In A Long, Long Time Ago and Essentially True, Pasulka’s debut novel, readers are taken captive in a fanciful fairy tale where history and fantasy dance and the magical and tragic collide. The storytelling reaches across Poland and stitches together two generations of one Polish family—the joys and emotional scars of the past are pieced like a patchwork quilt of pain and triumph.
Europe is on the brink of WWII, but in the Polish hamlet of Half-Village, a beautiful young woman named Anielica, famed as the loveliest girl in the land, is wooed by a young artisan nicknamed “the Pigeon.” In one short summer, the Pigeon transforms Anielica’s parents’ home into a near palace to win her hand in marriage.

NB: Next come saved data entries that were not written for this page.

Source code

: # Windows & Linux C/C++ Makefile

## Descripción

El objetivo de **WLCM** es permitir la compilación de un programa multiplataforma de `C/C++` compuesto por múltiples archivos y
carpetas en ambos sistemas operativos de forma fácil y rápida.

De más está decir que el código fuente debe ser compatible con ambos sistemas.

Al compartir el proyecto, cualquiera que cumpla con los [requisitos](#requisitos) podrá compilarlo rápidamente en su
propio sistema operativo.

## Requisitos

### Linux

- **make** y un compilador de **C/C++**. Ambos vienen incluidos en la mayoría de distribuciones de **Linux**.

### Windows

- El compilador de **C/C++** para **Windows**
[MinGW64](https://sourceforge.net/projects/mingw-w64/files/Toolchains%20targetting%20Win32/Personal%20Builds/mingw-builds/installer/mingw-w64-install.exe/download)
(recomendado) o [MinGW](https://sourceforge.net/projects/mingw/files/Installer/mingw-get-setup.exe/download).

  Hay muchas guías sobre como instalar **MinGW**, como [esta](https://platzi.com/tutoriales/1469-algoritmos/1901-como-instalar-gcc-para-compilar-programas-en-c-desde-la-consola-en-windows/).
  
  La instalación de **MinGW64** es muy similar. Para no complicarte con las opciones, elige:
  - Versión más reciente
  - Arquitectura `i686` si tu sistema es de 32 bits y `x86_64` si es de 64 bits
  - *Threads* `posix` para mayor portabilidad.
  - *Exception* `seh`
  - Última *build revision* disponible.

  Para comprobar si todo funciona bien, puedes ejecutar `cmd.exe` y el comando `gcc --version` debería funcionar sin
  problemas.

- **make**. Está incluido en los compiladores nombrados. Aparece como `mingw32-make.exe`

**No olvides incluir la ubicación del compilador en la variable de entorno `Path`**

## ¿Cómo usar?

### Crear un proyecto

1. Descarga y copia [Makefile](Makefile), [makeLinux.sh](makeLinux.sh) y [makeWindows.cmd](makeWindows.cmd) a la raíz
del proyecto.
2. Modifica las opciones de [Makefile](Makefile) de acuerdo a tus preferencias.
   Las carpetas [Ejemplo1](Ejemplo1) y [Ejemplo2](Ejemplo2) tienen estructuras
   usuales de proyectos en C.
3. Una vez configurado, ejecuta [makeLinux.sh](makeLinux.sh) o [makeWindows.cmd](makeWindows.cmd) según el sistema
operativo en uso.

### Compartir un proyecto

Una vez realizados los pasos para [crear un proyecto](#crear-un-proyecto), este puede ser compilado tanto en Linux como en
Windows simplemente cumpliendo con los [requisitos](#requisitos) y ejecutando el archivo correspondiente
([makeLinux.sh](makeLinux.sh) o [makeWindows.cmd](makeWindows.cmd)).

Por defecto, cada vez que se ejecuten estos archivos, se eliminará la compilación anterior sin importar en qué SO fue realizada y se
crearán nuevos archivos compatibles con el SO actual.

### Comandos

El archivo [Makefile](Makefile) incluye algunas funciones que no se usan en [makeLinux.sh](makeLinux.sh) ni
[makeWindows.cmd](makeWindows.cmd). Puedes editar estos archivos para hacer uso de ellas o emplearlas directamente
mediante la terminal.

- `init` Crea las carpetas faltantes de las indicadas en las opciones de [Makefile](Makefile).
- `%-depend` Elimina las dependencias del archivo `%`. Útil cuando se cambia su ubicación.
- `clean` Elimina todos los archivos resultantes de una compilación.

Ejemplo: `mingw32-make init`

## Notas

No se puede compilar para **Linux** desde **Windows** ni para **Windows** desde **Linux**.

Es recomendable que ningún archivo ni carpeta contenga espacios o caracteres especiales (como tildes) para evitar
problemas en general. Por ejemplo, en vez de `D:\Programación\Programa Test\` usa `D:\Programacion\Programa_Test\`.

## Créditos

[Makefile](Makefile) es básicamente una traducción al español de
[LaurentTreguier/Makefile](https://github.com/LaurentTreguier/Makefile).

But the outbreak of war derails the young lovers’ fairy-tale wedding. And unspeakable disaster strikes Half-Village.
Fifty years later, Anielica and Pigeon’s granddaughter retraces her grandparents’ footsteps from Half-Village to Kraków. Beata, nicknamed Baba Yaga, hopes to find fortune in the new post-communist Poland. She lives with her elder cousin Irena and Irena’s pretty daughter Magda. And unwittingly she becomes the healing force in this troubled mother-daughter relationship. That is, until a tragic event changes the happy threesome forever. The young Baba Yaga carries the burden of finding the darkest secrets of the past and present. She must discover for herself where she fits in her family. Alone, she must decide whether to try her hand at filmmaking in New Poland or escape to America.
Pasulka’s infatuation with the dynamics of romance and her Polish heritage creates a wonderfully nuanced and complicated read that is altogether charming. Fanciful, insightful, magical, and sometimes as dark as real life can be, A Long, Long Time Ago and Essentially True is a delightful work of literature.
I absolutely recommend this book to any lover of historical fiction or to anyone whose grandmother or grandfather left the country of their birth and never returned.
This is a love story that I’ll never forget.